=== Document segment ===

8. Organic Electronic Materials and Organic TFTs

   Small molecule and polymer materials for OEs. Hole and electron transport. Molecular design rules for mobility and chemical stability. OTFT operation mechanism and characteristics, important phenomena, challenges, recent developments

9. Selected Topics in Organic Electronics

   Quantum-dot OLEDs, Conducting polymers, etc.

Textbook

No textbook required. Lecture notes and handouts will be provided.

General references

• “Electronic Processes of Organic Crystals and Polymers” , Pope & Swenberg, Oxford University press, 2nd edition (1999).
• “Essentials of Molecular Photochemistry” , Gilbert & Baggott, CRC Press, 1991.
• “Organic Semiconductors” H. Meier, Verlag Chemie GmbH, 1974
• “Physics of Organic Semiconductors” Wolfgang Brütting, John Wiley & Sons Canada; 1 edition (2005)
• “Organic Electronics: Materials, Manufacturing, and Applications” , Hagen Klauk, John Wiley & Sons; 1st edition (2006)
• “Electrical transport in solids : with particular reference to organic semiconductors”, Kao, Pergamon Press; 1st edition (1981).

Marking scheme

• 15% Midterm Quiz.

  The exam will be approximately 45-60 minutes long (to be decided later) and will be held during regular lecture time on either February 14 or February 28, 2017 (to be decided by the second week of classes).

• 35% Project

  Students will conduct a literature review on a certain relevant topic of a fundamental scientific nature. The outcome of the review will be delivered as an oral presentation and a written report. See below for more details.

• 50% Final Written Exam.

  The Final Exam will be 120-150 minutes long (to be decided later) and will be held during UW regular final exam period, at a time and a place to be determined by the university. 15 of the 50 points will be directed towards answering questions related to 3-4 research papers that will be provided to the class early in the term for independent reading. The remaining 35 points will be directed towards material covered during the lectures. The exam will be open-book/notes/papers and students can bring any printed material they wish. Access to electronic devices will, however, be prohibited.

Course website

A course homepage is available on LEARN. It will contain copies of lecture slides and notes. The slides and notes will be uploaded weekly prior to each lecture. The site also contains a copy of this course overview sheet. It will also be uploaded with any important updates, etc.

Tentative schedule

A tentative schedule is shown below. The instructor reserves the right to change the outline and/or the schedule as needed.

Important notes:

• Lectures begin Tuesday, January 3, 2017.

Project

General Scope

The project will comprise an in-depth, individually-conducted, research literature review on a topic of a fundamental scientific nature in the area of Organic Electronics. Students can choose any topic depending on their interests, but must seek the instructor’s approval of the topic first to make sure the topic is suitable and is not already taken by other students (first come first serve basis). The students will give a seminar and write a report on the topic, giving a general overview on the topic, a scientific focus, recent developments and advances. See the next section for more details.

===

List of tasks:
**1.** According to the organic electronics course overview, on what date do lectures begin?
**2.** Proceed with the organic electronics course overview, picking up right after its last sentence.

=== Given entries ===

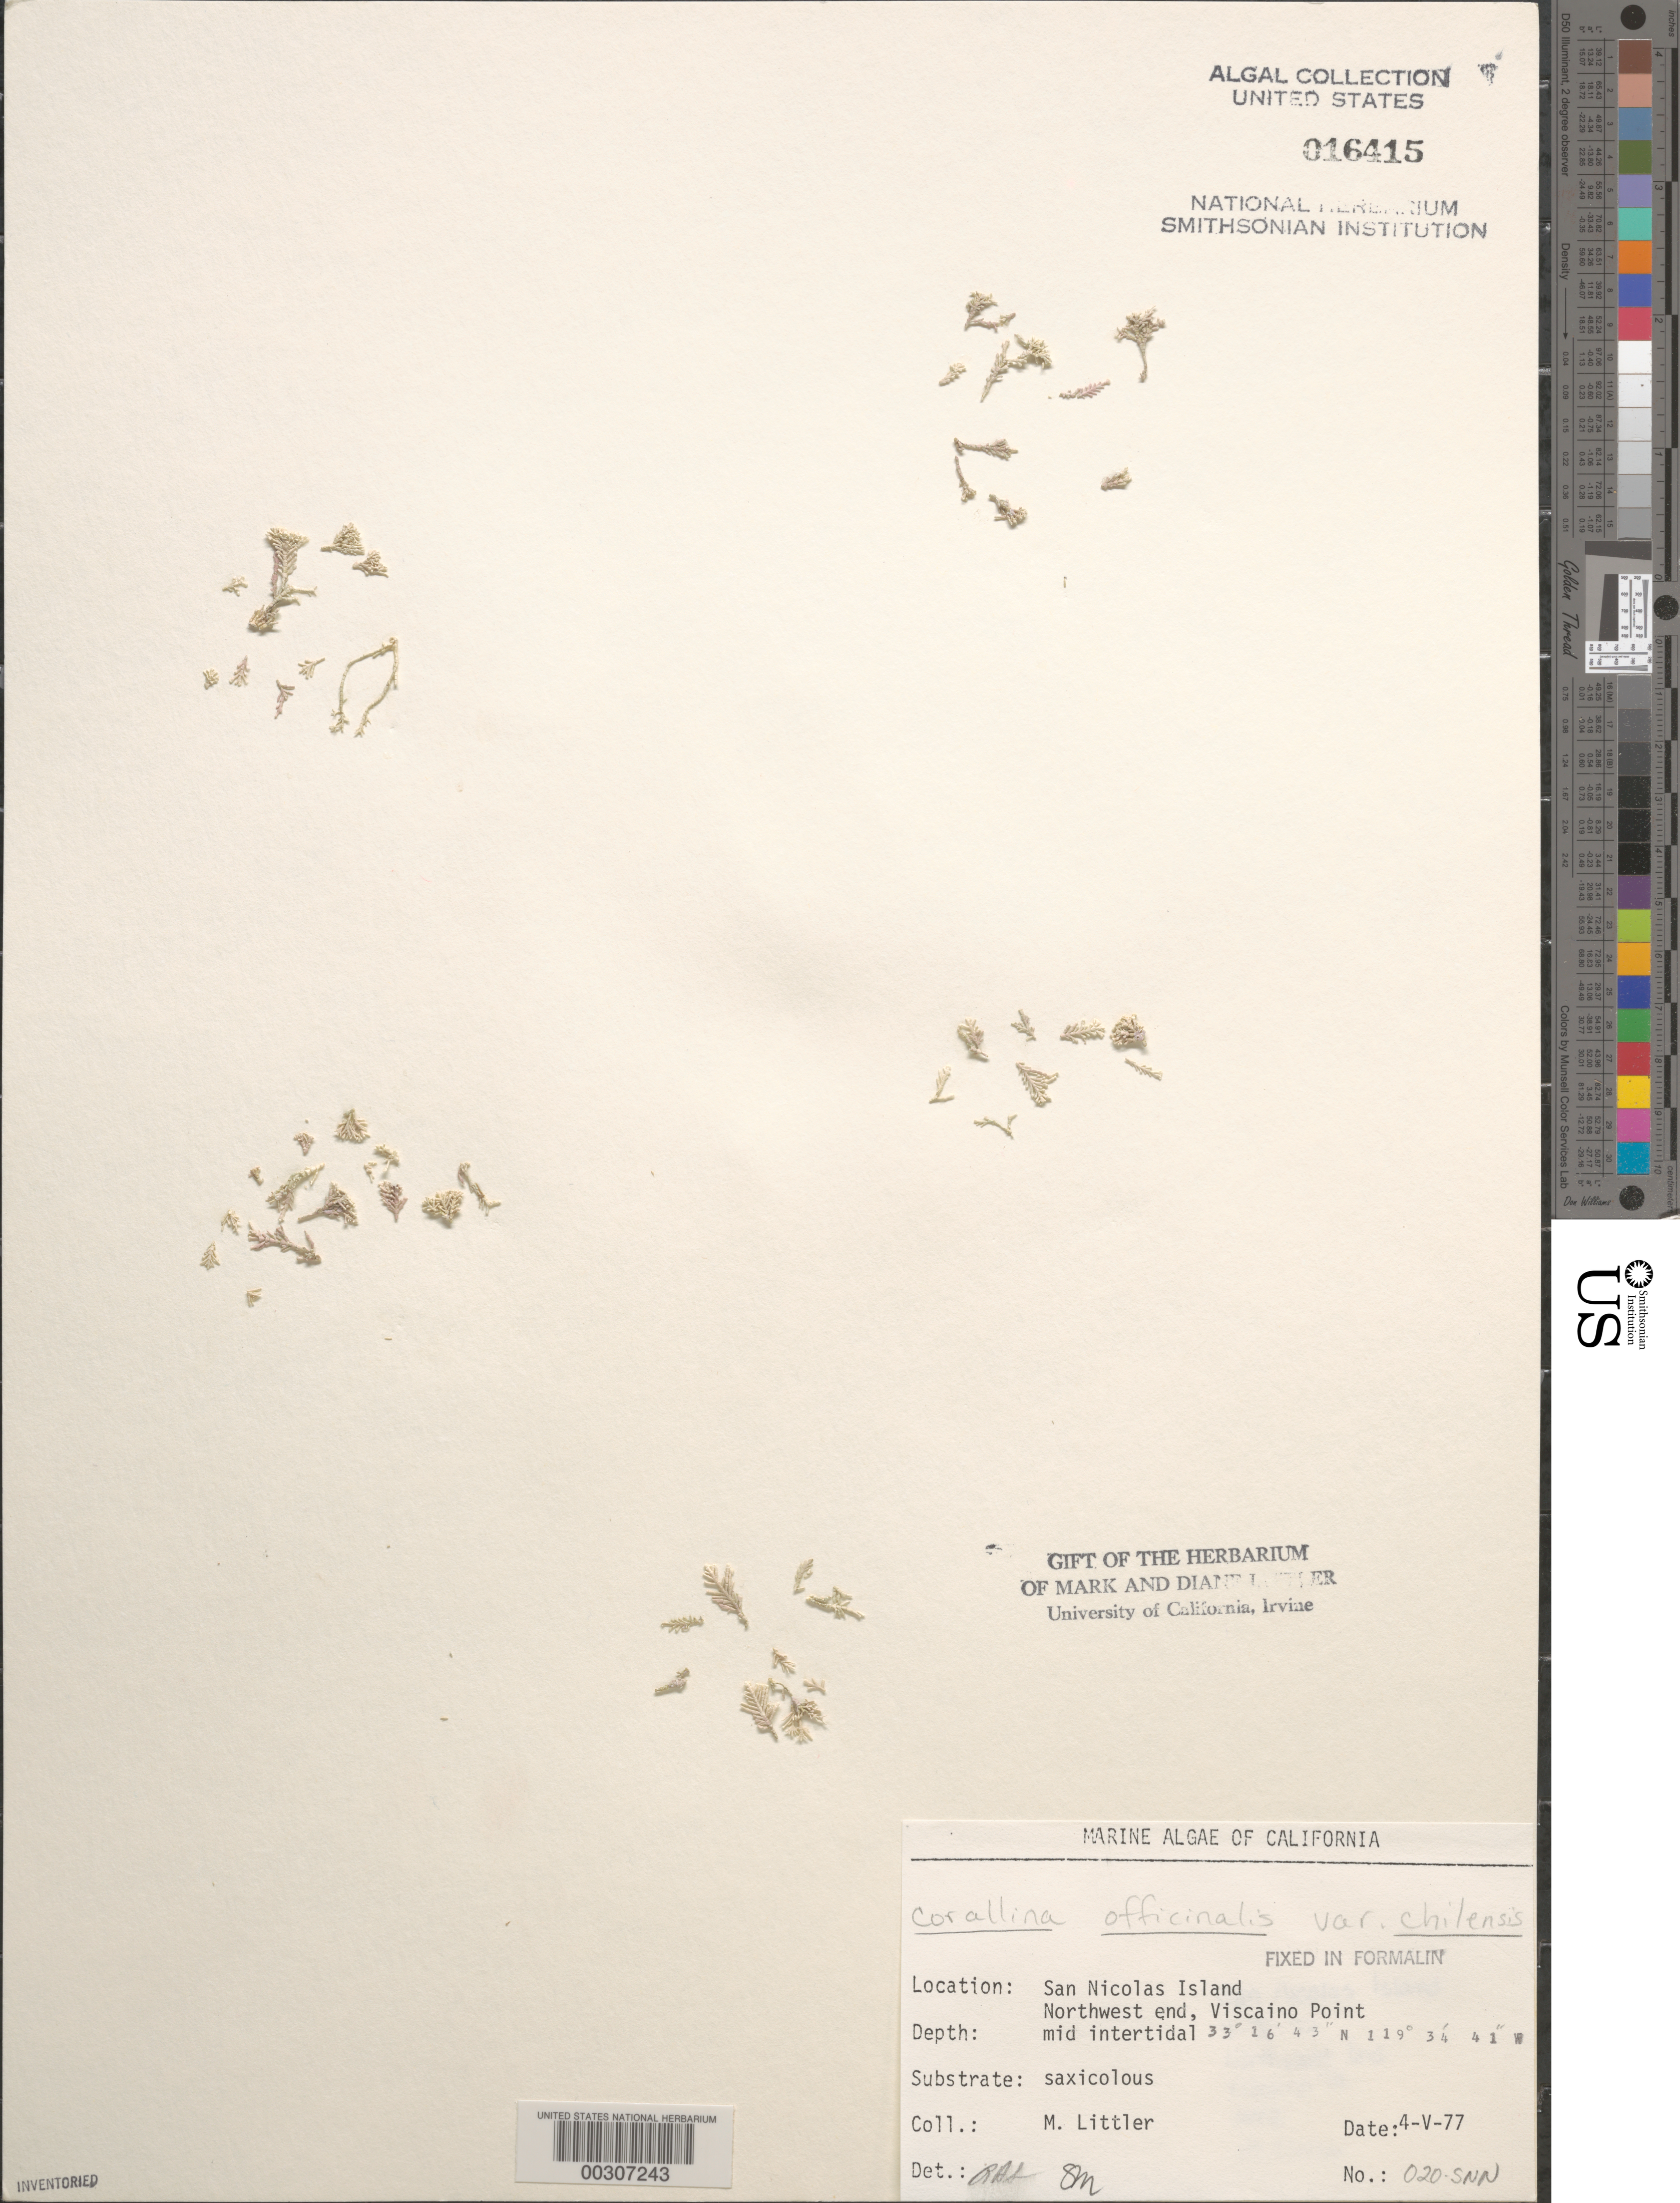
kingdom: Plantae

===
=== Given entries ===

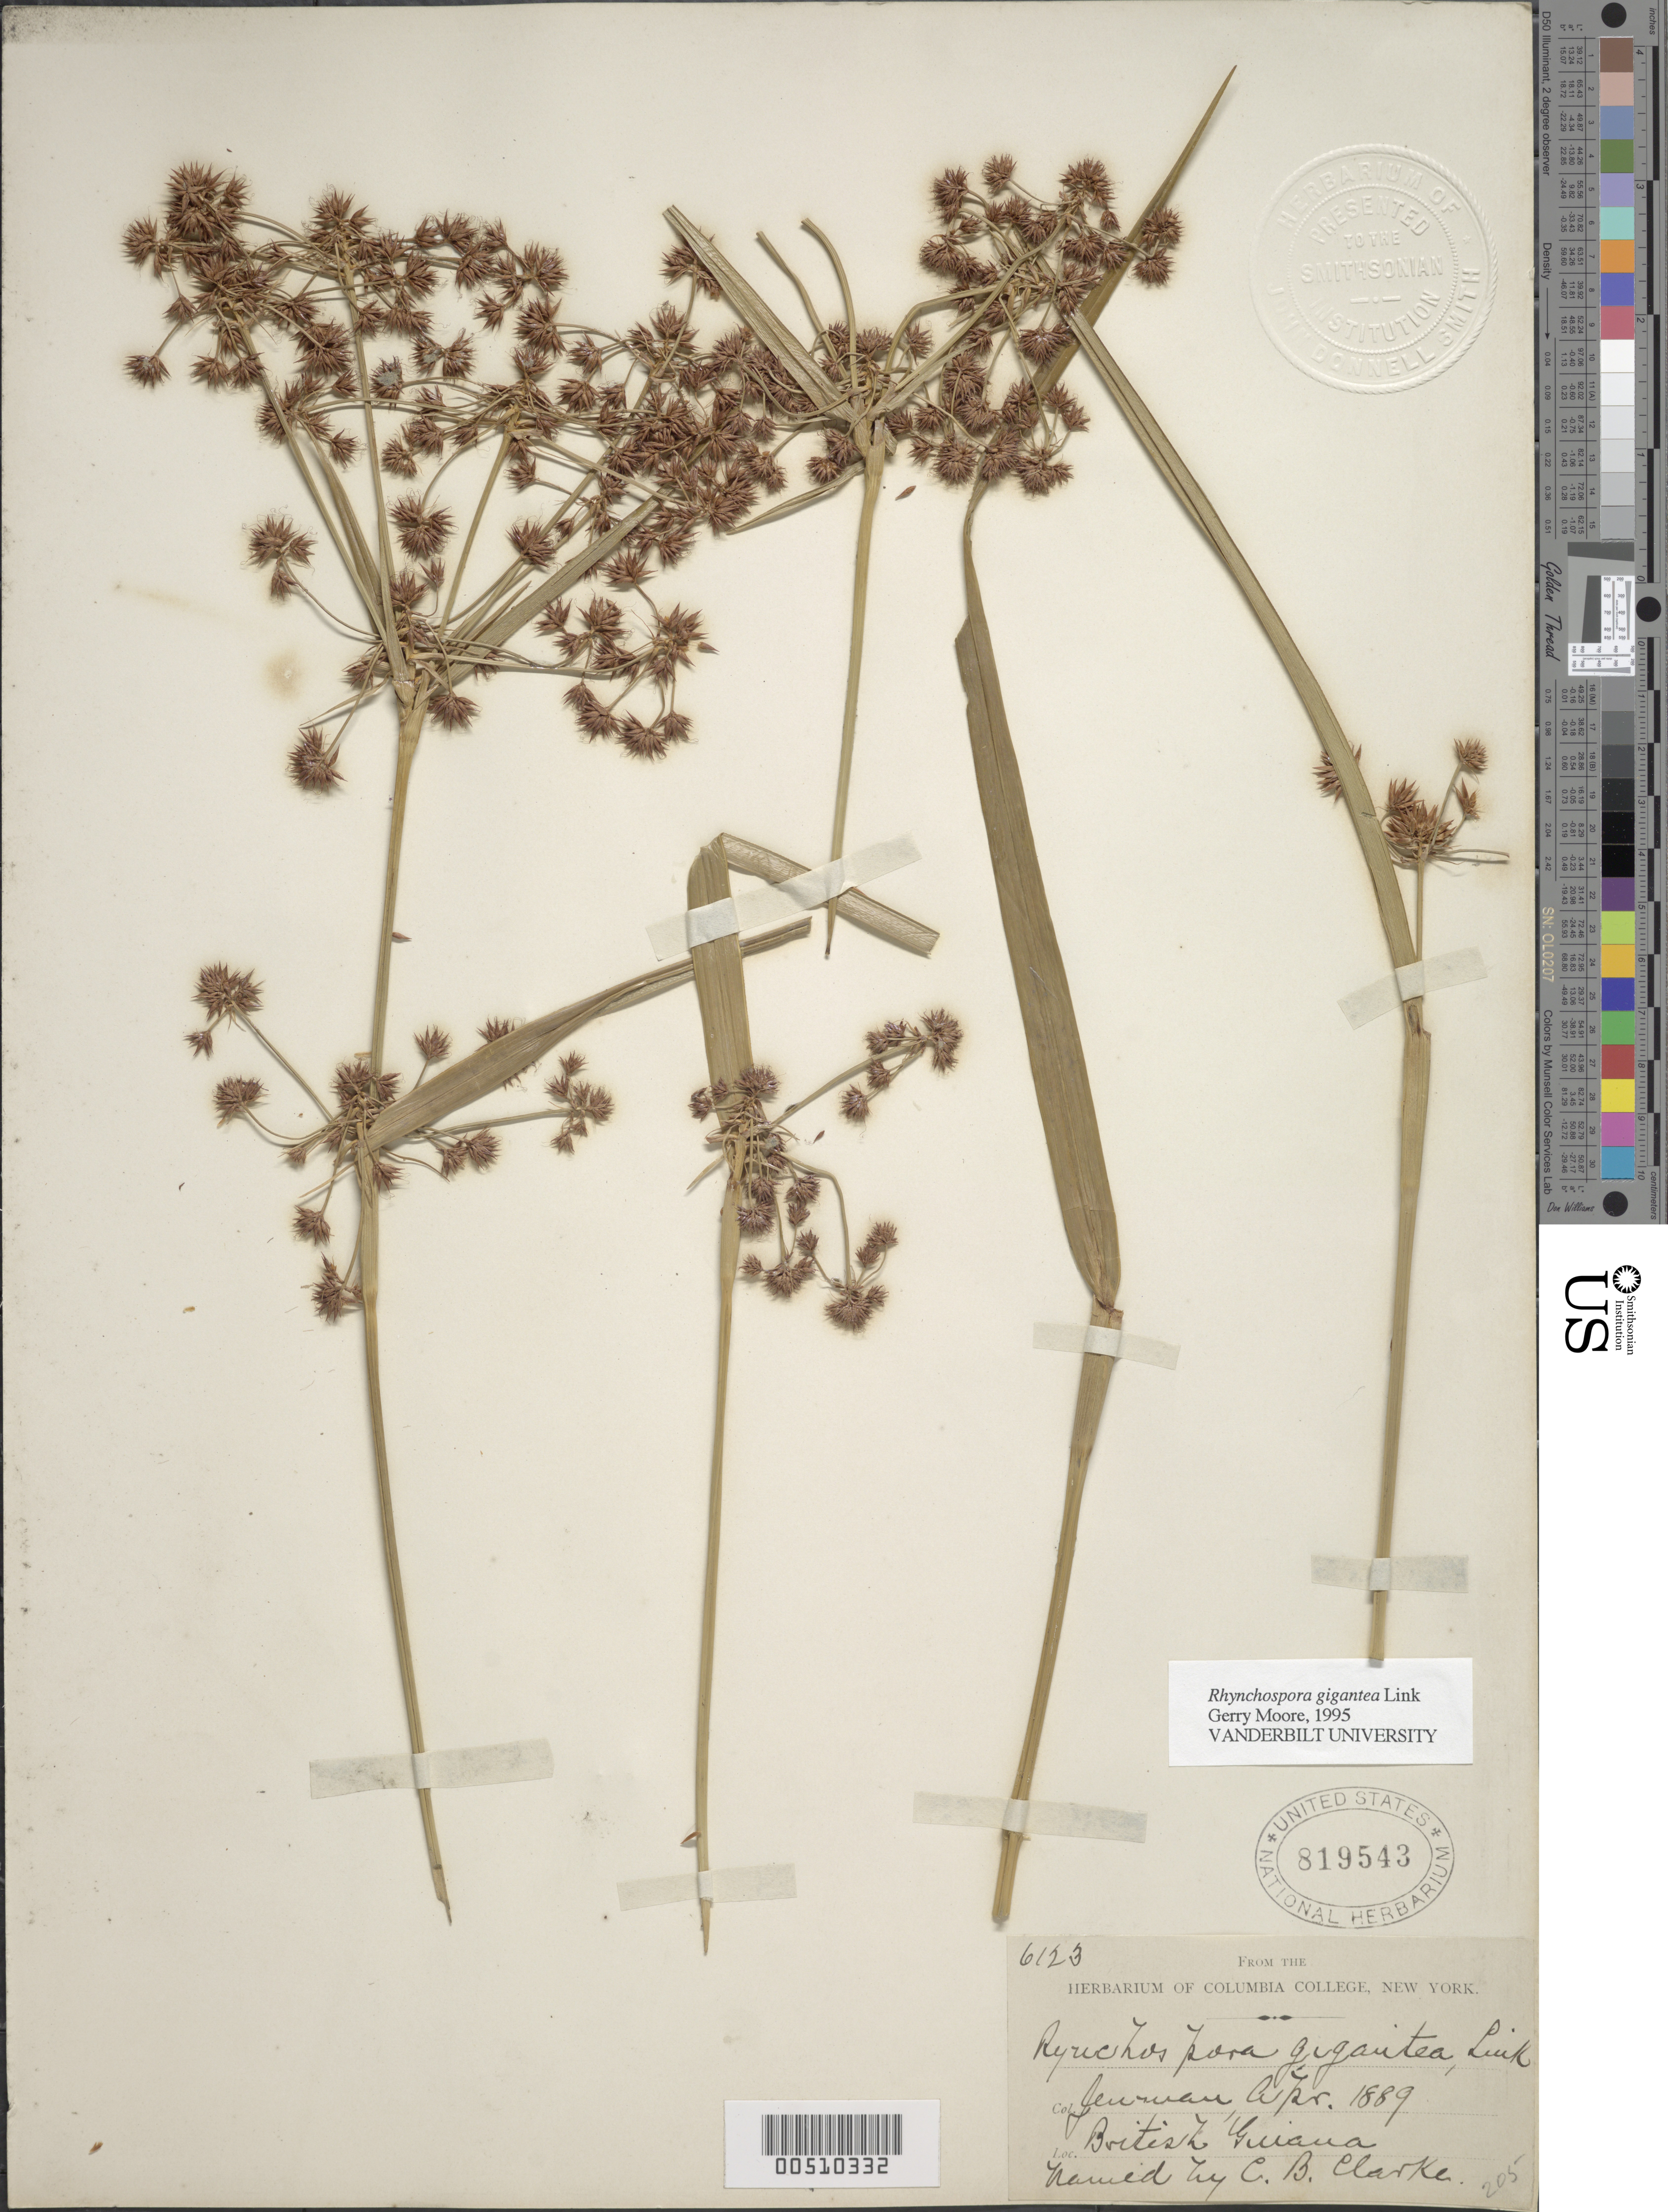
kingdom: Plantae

===

Task-by-task results:
**1.** Tuesday, January 3, 2017.

**2.**
Treatment of the Topic

The review can be conducted and presented based on the following elements:

1. INTRODUCTION: An introduction to the general field to which the topic is related: (history, advantages, disadvantages, material/device/technological applications, etc.)
2. SCIENTIFIC/TECHNICAL BACKGROUND: A scientific/technical treatment of the topic: a description of fundamental principles and/or phenomena, theoretical background, etc.
3. RECENT DEVELOPMENTS: A highlight of recent publications, findings, results, etc. (from at least 5 research papers)
4. SUMMARY & CONCLUSIONS: A summary of the key points and derived conclusions

Project Marking Scheme

• 10% (of course total grade) Presentation
• 25% (of course total grade) Written Report

Presentation

• This will be a 20-25 minute presentation followed by 5 min for Q&A. The presentations will be delivered during regular lecture time, and will be scheduled (tentatively) for weeks 11-12 of the term. The exact dates (and presentation length) will depend on the final number of students enrolled in the course and therefore will be confirmed later. A copy of presentation slides should be emailed to the instructor no later than 4:00 pm on the day of your presentation.
• The presentation can be structured using the same elements outlined above in the “Treatment” section.
• The presentation will be marked for content (7 marks) and for demonstrating understanding of the subject as may become evident from the delivered material, Q&A period, etc. (3 marks).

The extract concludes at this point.